One of the key points of Graph Theory is that it conveys an understanding of how things are interconnected via nodes (points where various paths meet) or edges (the paths connecting the nodes). There are a number of different types of graphs, of which the most well-known are digraphs (directed graphs, whereby A may lead to B, but the reverse may not be true), an undirected graphs (where there is no implied directionality). One of it major application is in trying to understand networks, and when graph theory is applied to complex networks the insights they reveal may seem more magic than math. For instance, Facebook (and almost all other social networks) model the users and their connections with their friends in a graph structure. And, they use this graph model to do their business by applying graph theory ideas to learn more about how to populate your timeline, what advertisements to show, etc. Google, uses a graph representation to store/retrieve the semantic relationship between different entities, which they call it, Knowledge Graph, as well as providing you with the top relevant webpages for your query, using PageRank algorithm, which is a graph theoretic algorithm.
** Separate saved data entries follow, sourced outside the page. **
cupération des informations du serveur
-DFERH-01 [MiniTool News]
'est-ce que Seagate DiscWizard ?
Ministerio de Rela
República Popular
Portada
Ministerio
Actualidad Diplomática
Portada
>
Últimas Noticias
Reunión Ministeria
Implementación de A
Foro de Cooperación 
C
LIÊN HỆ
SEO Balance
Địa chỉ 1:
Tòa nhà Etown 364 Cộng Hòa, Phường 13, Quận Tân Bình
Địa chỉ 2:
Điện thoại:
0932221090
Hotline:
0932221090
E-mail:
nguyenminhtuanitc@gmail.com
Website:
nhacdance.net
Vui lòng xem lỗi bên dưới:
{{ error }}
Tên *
A fairly common feature of complex networks is that they consist of sets of nodes that interact more with one another than with nodes outside the set. Social networks, for instance, might consist of tightly knit communities of friends with rarer friendship ties between different communities. In protein interaction networks, certain groups of proteins interact with one another more frequently than they do with proteins in other groups. If you map out a network of projects going on in a large company, certain projects will likely have more conceptual overlap and mutual dependency than others; this network structure will hopefully be mirrored to some degree by the organisational structure within the company.
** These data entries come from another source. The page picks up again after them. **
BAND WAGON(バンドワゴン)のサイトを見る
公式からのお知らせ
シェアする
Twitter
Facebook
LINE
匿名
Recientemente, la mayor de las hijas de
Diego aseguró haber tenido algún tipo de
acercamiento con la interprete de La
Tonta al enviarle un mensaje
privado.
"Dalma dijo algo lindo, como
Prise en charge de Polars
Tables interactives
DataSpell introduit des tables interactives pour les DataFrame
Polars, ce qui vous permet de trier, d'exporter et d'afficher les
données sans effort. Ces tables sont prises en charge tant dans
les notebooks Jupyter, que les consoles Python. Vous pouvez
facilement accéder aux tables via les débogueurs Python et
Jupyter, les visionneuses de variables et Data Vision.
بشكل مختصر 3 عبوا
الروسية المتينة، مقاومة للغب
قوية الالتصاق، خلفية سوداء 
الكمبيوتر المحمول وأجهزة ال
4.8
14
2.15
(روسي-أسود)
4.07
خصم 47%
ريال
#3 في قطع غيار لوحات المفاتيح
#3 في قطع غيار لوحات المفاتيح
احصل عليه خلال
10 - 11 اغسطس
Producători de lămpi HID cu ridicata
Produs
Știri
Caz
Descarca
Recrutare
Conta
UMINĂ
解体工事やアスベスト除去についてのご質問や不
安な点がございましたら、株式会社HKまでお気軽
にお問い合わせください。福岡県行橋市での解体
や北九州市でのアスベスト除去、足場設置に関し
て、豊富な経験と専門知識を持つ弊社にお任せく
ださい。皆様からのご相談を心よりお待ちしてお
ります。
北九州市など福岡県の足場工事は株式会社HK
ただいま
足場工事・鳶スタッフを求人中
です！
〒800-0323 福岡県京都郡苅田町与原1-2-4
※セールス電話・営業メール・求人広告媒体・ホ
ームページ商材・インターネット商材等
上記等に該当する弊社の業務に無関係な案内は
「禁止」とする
Communities emerge in a network because not all nodes are equally important, some nodes have greater“influence” over others compared to the rest, or are more easily accessible to other, or act as a go-between in most node-to-node communications. Finding out the most important node in a network is part of centrality analysis and the most commonly used measures are:

• Degree centrality
• Closeness centrality
• Betweenness centrality

Degree Centrality:

The more neighbours a given node has, the greater is its influence. In human society, a person with a large number of friends is believed to be in a favourable position compared to persons with fewer. Such a person can act as an influencer and they play important role within a social network. This leads to the idea of degree centrality, which refers to the degree of a given node in the graph representing a social network. The larger the degree the more important the node is and only a small number of nodes have high degree in real life networks.

In the following example node 1 has a degree centrality of 3

Closeness centrality:

Nodes that are able to reach other nodes via short paths, or who are “more reachable” by other nodes via shorter paths, are in more favoured positions. Such nodes are “central” to the network as they can reach the whole network more quickly than non-central nodes. This structural advantage can be translated into power, and it leads to the notion of closeness centrality. It is the average distance from a given starting node to all other nodes in the network.

The path between nodes can be represented in the form of an adjacency matrix. In the figure we can reach from A to B and from A to D with just a single edge and so they have value of 1, but the distance from A to C and A to E is 2 as there are two edges between those nodes. When we add the overall distance that is needed to be traversed to reach all the nodes we get a value of 6 (0+1+2+1+2). There are 5 nodes in this network and not counting A we can find that on average the centrality of A is 4/6. We can do the following for all the nodes in the network and see that B has the highest closeness centrality of 1.

Betweenness Centrality:

For each pair of nodes in a social network, consider one of the shortest paths- all nodes in this path are intermediaries. The node that belongs to the shortest paths between the maximum number of such communications, is a special node — it is a potential deal maker and is in a special position since most other nodes have to channel their communications through it. Such a node has a high betweenness centrality.

From each source node u to each destination node v, push 1 unit of flow via the shortest paths. If there are multiple shortest paths, then the flow will be evenly split. The amount of flow handled by a node or an edge is a measure of its betweenness centrality.

Betweenness centrality of C with respect to (A,G)

If each node sends 1 unit of flow to every other node (excluding C), then C will handle only 2. (1+ 1/2 + 1/2) = 4 units of flow.